** Opening TASK MATERIAL block **
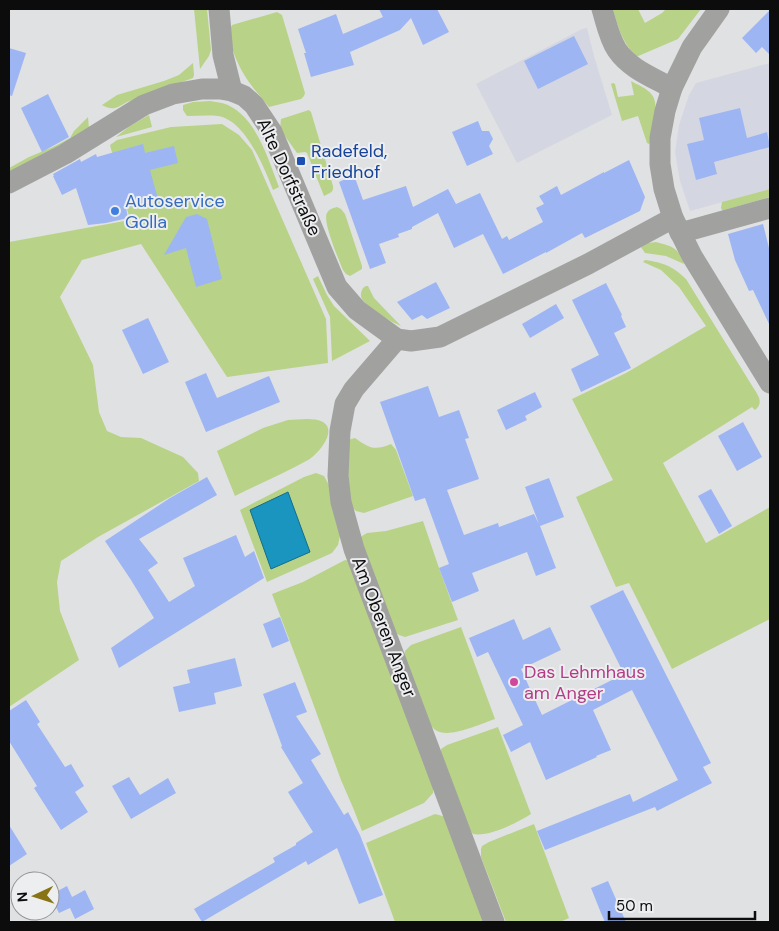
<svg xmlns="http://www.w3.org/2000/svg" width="779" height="931" font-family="'DM Sans',sans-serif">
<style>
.built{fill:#d4d7e1}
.green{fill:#b8d387}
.water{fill:#1995bf;stroke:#156c8a}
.building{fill:#9db5f3}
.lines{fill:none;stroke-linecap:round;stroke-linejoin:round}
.minor{stroke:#a1a1a0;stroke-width:21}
.transit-dot{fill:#1a4fb4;stroke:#edeef0;stroke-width:2}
.shop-dot{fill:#3f7fe0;stroke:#edeef0;stroke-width:2}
.hotel-dot{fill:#d1479c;stroke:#edeef0;stroke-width:2}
.labels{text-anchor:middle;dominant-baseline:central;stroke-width:4;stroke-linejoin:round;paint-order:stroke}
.transit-label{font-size:18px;fill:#164399;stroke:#edeef0;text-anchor:start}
.street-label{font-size:18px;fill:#0c0c0d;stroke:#edeef0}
.shop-label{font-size:18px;fill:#366cbe;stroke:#edeef0;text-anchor:start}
.hotel-label{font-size:18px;fill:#b23c85;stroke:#edeef0;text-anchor:start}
</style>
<rect width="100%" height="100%" fill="#e0e1e3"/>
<g class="built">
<path d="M587,28L594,56L612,115L517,163L476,84L582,29Z"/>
<path d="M770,63V189L690,211L680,181L675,152L679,125L689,95L696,83Z"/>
</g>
<g class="green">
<path d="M194,9H207L211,50L209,56L200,69Z"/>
<path d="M613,9H638L645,23L662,13L666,9H701L678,39L636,57C622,41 618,28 613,9Z"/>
<path d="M277,12L282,15L305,93L304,96L301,99L269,107C252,87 240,73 232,48C230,40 228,32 232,25Z"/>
<path d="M193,63L194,75L193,78L127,102C117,108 113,111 102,105L117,95L164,81L179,75Z"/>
<path d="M631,81C638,85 647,88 652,95C660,105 652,131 650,143L649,144L647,143L638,116L622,121L611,84L613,83L615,84L618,97L634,95Z"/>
<path d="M210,101C214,102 218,102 222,103C255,112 268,159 279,187L273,190C264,167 245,120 218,116C208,115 197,116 187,116L183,110V105L193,102Z"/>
<path d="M309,110L311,112L333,186C334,192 330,193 324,196L307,153L305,152L297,153L282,132L280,128L281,119Z"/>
<path d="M149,115L152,127L116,137L130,126Z"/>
<path d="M88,117L89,129L9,173V168L29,157L53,147L70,138L74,131Z"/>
<path d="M222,124L239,135L252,150L326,319L328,363L227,377L141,244L82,260L60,297L93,365L99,412L107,431L121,437L141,438L183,457L198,473L199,481L98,537L61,561L57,582L60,611L79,660L9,707V242L130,220L110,145L117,140L171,127Z"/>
<path d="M770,189V197L724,210H722L721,208L722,202Z"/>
<path d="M337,207L341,209L345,214L362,266V269L350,276L346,274L343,270C339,260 322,221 327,213C329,209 333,208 337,207Z"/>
<path d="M656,242C671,246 680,248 684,264L666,256L645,253L641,247L648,243Z"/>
<path d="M645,260C664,263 671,265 686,279L751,384C757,394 765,402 755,410L752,407L663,463L706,543L770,507V619L672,669L629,583L616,587L576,497L613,480L572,399L626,373L706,326L679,287L661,270L643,262Z"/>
<path d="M318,276L327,295L334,306L370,341L332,361L330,317L313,279Z"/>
<path d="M366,286H368L374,298L401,326C393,323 366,307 362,299C360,295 361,292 363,288Z"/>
<path d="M288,420C298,420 313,417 323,422C338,431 318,454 308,460C285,473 259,484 235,496L217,451L263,428Z"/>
<path d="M355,438C369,448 374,451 391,444L396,450L413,496L364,513L356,511L350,505L345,443L351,439Z"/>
<path d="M316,473L324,476L329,485L340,536L338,545L332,553L267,582L240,510L304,477Z"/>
<path d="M423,521L439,568L458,620L405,637L399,635L396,633L360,539L362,536L367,533L386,531Z"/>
<path d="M345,560L349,561L433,780V793L424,803L362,831L354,810L341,780L303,676L272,594L303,582Z"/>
<path d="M461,627L495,719C480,724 451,738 437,731C433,729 431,725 428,722L404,655L405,651L411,645Z"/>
<path d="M498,727L531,814C517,823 489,837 473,834L470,830L441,758V749L447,745Z"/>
<path d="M435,814L446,817L487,922H395L366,843Z"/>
<path d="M534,824L569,918L560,922H506L481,857V849L482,846L489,842Z"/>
</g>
<path class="water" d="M288,492L310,552L271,569L250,510Z"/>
<g class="building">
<path d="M379,9H437L449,32L423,45L411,18L400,30L350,52L354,65L311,77L304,53H306L298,29L336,14L343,34L383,17Z"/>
<path d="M770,10V55L762,47L756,53L742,38Z"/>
<path d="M574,36L588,64L538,89L524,61Z"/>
<path d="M9,48L26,53L12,96L9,95Z"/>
<path d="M48,94L69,137L42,152L21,108Z"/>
<path d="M740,108L747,138L767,132L770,147L714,162L717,174L696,180L687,144L704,140L699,118Z"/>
<path d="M478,121L482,131H489L493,139L489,146L493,154L467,166L452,132Z"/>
<path d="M143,144L145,153L174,146L178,163L150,170L158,199L126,208L128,218L106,223L88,225L76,188L62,195L53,176H54L53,174L80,159L81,162L96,154L97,157Z"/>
<path d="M629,160L645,197L640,211L585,238L582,233L546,253V252L503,274L483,234L454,248L438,213L412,227V229L398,234L399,237L379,244L386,263L370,269L339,182L354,175L363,200L406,186L413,207L448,189L456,204L480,193L502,239L507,236L509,240L543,222L536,208L544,204L539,196L557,186L561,195L604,172V173Z"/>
<path d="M197,214L207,219L222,279L196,287L186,248L164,255L186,217Z"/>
<path d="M763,224L770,252V326L753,290L749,291L735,260L728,234Z"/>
<path d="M436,282L450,308L427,319L422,315L412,320L397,302Z"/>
<path d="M606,283L622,315L621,316L626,327L614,333L631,368L581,392L571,369L599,355L572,300Z"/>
<path d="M556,304L564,318L530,338L522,324Z"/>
<path d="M148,318L169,362L143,374L122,330Z"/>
<path d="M206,373L217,398L269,376L280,402L206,432L185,382Z"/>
<path d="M428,386L439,417L459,410L469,438L465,439L479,479L447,490L464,535L498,523L499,527L534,514L539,524L525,487L549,478L564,517L540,526L556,568L536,576L527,552L472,573L479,591L452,602L439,568L449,564L425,498L415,501L380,402Z"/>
<path d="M535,392L542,407L525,416L527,420L506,430L497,410Z"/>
<path d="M743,422L762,457L737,471L718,436Z"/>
<path d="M207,477L217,495L139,539L158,563L148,570L169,602L195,586L183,558L236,535L245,557L254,551L264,578L119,668L111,648L154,618L131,580L105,541L170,498Z"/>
<path d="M711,489L732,526L719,534L698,496Z"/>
<path d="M623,590L711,763L703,767L712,783L657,811L655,807L545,850L537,831L630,794L633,802L678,780L632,690L593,710L611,750L596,756L597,757L546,780L530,742L511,752L503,735L523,725L488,652L477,657L469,638L514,619L523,640L550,627L561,650L521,669L542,715L624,674L590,606Z"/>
<path d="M280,617L289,641L272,648L263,624Z"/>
<path d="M235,658L242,686L214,693L216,704L179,712L173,687L190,683L187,670Z"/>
<path d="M295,682L307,712L296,716L321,754L311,760L344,815L348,812L360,835L383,895L359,904L337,848L308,865L306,861L202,922L194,909L275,862L273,858L296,845V843L313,832L288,792L303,783L281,747L282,746L263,694Z"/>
<path d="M26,700L40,722L37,724L65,767L71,764L84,786L75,792L88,812L61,830L34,788L37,786L9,741V711Z"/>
<path d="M129,777L140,795L168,778L176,793L131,819L112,786Z"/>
<path d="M9,825L27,854L9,866Z"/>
<path d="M608,881L626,922H605L601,913L591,888Z"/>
<path d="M67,886L72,897L85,890L94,909L75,919L70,908L59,913L50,895Z"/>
</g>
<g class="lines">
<g class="minor">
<path d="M219,9L223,55L232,91"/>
<path d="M602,9C606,22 609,38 617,50C630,69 652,77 672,88"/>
<path d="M719,9L692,47L672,88L665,111L660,138V164L664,189L673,218L692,256L770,383"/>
<path d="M9,183L65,154L144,105L173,94L202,89H220L232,91L244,96L254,105L272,132L337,287L357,310L397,339L411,341L440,337L588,264L673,218"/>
<path d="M680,233L770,208"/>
<path d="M397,339L354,389L345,404L340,431L338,476L341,502L354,549L494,922"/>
</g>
</g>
<rect class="transit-dot" x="296" y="156" width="10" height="10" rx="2.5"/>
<circle class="shop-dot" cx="115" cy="211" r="5"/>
<circle class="hotel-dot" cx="514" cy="682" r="5"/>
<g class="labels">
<g class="transit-label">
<text x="311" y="151">Radefeld,<tspan x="311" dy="21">Friedhof</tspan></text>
</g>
<g class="street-label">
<text transform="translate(289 177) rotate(65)">Alte Dorfstraße</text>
<text transform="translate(384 627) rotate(69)">Am Oberen Anger</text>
</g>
<g class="shop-label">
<text x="125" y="201">Autoservice<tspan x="125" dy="21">Golla</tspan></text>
</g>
<g class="hotel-label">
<text x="524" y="672">Das Lehmhaus<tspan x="524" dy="21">am Anger</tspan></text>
</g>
</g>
<rect width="779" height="931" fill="none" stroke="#0c0c0d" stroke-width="20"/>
<g transform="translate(35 896) rotate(266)"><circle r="24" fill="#edeef0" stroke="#939495"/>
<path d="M0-4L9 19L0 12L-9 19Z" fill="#887315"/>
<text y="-8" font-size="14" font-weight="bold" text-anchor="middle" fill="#0c0c0d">N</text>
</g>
<path d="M609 911v8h146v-8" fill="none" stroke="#0c0c0d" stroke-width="2.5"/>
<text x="616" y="911" font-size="15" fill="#0c0c0d" stroke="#edeef0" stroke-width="4" paint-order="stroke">50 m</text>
</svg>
** Closing TASK MATERIAL block **
» **WHAT YOU WILL DO**
Using the listing above, list every line in which the string "lines" occurs.

» **ANSWER**
.lines{fill:none;stroke-linecap:round;stroke-linejoin:round}
<g class="lines">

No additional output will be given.